- _ACTIVITY_
Where does the string "когда" occur in the entries below? Copy every line where it does.

- _SOURCE MATERIAL_

┏━━

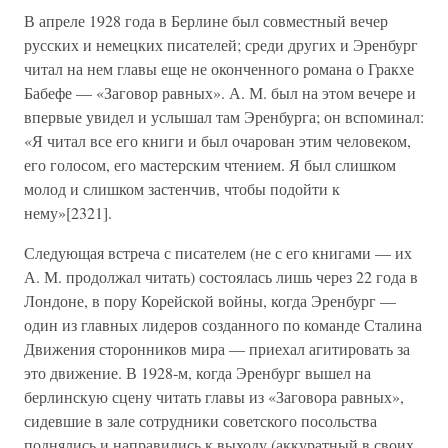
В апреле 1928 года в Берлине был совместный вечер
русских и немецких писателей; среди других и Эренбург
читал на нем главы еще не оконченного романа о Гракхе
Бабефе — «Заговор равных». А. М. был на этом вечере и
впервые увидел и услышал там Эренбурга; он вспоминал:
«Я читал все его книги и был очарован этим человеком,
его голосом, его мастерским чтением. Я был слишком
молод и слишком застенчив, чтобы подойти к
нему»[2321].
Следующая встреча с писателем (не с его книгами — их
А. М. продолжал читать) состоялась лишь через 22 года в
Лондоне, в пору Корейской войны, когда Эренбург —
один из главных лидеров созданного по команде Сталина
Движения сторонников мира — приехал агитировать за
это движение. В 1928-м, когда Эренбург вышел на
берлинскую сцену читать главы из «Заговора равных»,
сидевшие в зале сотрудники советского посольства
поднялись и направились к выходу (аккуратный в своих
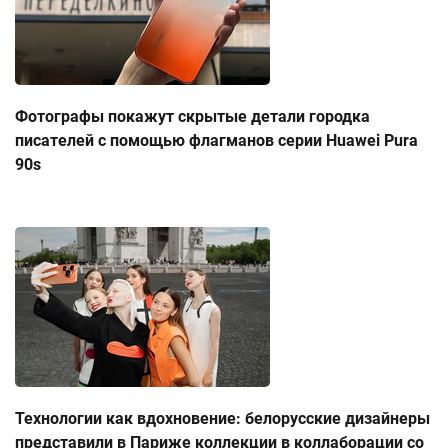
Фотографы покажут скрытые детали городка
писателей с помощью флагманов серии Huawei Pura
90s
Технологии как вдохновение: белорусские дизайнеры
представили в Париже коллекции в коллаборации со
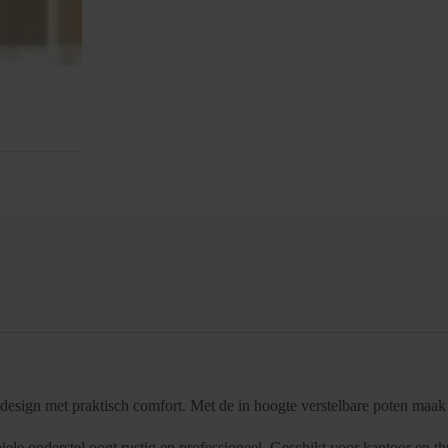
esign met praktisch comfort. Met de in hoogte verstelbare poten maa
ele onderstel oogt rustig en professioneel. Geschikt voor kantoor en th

┗━━
┏━━

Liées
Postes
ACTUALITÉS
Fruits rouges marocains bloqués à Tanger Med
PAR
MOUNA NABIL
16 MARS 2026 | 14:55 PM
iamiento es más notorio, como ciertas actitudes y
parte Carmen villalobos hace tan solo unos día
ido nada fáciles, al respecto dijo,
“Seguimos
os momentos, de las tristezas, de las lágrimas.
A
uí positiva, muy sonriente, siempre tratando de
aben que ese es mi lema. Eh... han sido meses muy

┗━━

- _EXERCISE SOLUTION_
Лондоне, в пору Корейской войны, когда Эренбург —
это движение. В 1928-м, когда Эренбург вышел на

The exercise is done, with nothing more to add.